Tasks to carry out -
[1] According to the biography of Edward A. Mann, on what date was he admitted to the bar in Kansas?
[2] Copy the part of the Edward A. Mann biography starting at "American judge (1867–1915)" and ending at "practicing with Thompson.".

Text provided -
____
= Edward A. Mann =

American judge (1867–1915)

Edward Asbury Mann (March 12, 1867 – November 19, 1915) was a New Mexico attorney, judge, and legislator who served as a justice of the New Mexico Territorial Supreme Court from 1904 to 1909.

==Early life, education, and career==
Born in Beatrice, Nebraska, Mann attended Belle Plain College in Texas, but did not graduate. He studied law in the office of L. H. Thompson of Norton, Kansas, and gained admission to the bar in Kansas on February 14, 1891, thereafter practicing with Thompson.

He first worked in Norton, Kansas. From 1900 to 1902, he was prosecuting attorney of Scottsbluff, Nebraska. In 1903 he moved to New Mexico, locating first at Alamogordo, where for a time he was clerk in the United States land office. He later formed a partnership with Herbert B. Holt and Judge Joseph F. Bonham in Las Cruces and helped his father-in-law run The Rio Grande Republican. He practiced in Albuquerque after his term as judge ended and was elected to the state House of Representatives in 1914, serving as Republican floor leader during the 1915 session.
____
Listed records -

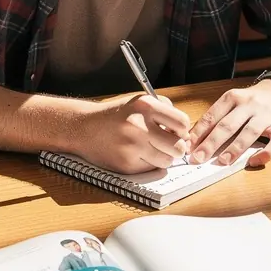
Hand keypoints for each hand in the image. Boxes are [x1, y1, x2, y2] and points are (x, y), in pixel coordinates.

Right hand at [74, 94, 191, 173]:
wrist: (84, 127)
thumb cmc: (116, 115)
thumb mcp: (140, 101)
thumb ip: (165, 111)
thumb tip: (185, 133)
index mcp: (146, 106)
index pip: (182, 123)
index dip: (183, 130)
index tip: (177, 133)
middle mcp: (139, 126)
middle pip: (178, 147)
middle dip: (177, 148)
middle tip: (169, 145)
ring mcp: (132, 147)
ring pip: (166, 161)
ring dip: (163, 157)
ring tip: (152, 149)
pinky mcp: (126, 165)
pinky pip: (150, 169)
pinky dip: (148, 164)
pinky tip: (137, 154)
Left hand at [187, 80, 270, 168]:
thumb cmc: (252, 100)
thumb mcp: (233, 100)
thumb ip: (218, 116)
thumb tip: (195, 139)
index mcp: (233, 97)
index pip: (213, 116)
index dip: (199, 132)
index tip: (188, 146)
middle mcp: (249, 105)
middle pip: (228, 125)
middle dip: (211, 143)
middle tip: (198, 158)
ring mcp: (266, 117)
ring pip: (249, 134)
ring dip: (234, 149)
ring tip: (222, 161)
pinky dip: (263, 154)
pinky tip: (252, 162)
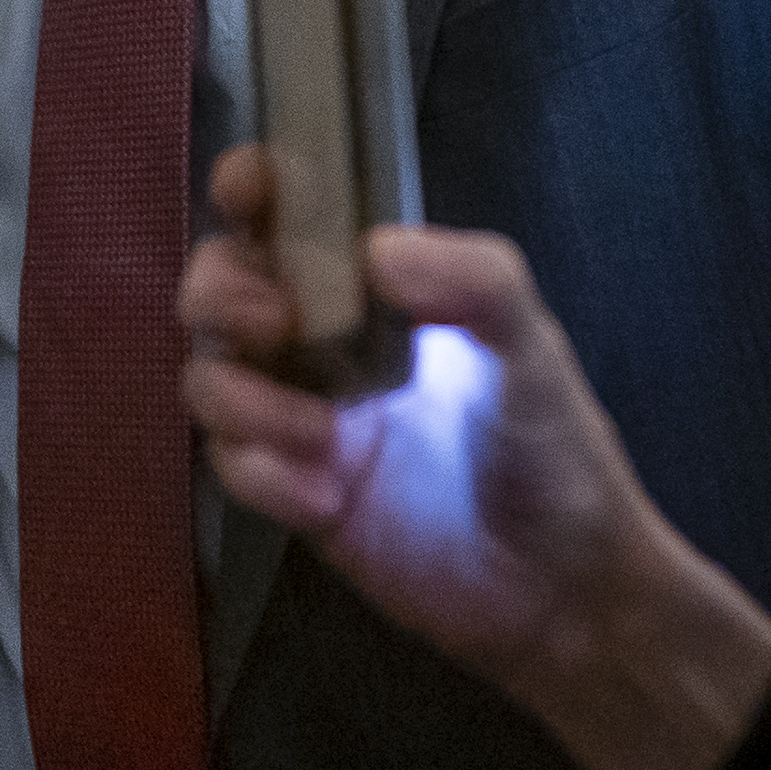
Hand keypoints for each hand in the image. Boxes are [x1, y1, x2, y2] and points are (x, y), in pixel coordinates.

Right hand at [181, 153, 770, 769]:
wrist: (560, 582)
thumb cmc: (552, 441)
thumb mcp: (529, 343)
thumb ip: (473, 279)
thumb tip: (376, 248)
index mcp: (377, 286)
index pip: (289, 214)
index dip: (251, 187)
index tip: (248, 187)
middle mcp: (326, 341)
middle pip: (219, 287)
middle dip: (221, 291)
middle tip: (275, 322)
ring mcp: (304, 417)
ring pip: (210, 376)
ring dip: (238, 393)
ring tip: (317, 431)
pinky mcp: (296, 495)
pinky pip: (232, 465)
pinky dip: (260, 471)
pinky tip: (324, 494)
____
Solved problems -
[1] February 14, 1891.

[2]
American judge (1867–1915)

Edward Asbury Mann (March 12, 1867 – November 19, 1915) was a New Mexico attorney, judge, and legislator who served as a justice of the New Mexico Territorial Supreme Court from 1904 to 1909.

==Early life, education, and career==
Born in Beatrice, Nebraska, Mann attended Belle Plain College in Texas, but did not graduate. He studied law in the office of L. H. Thompson of Norton, Kansas, and gained admission to the bar in Kansas on February 14, 1891, thereafter practicing with Thompson.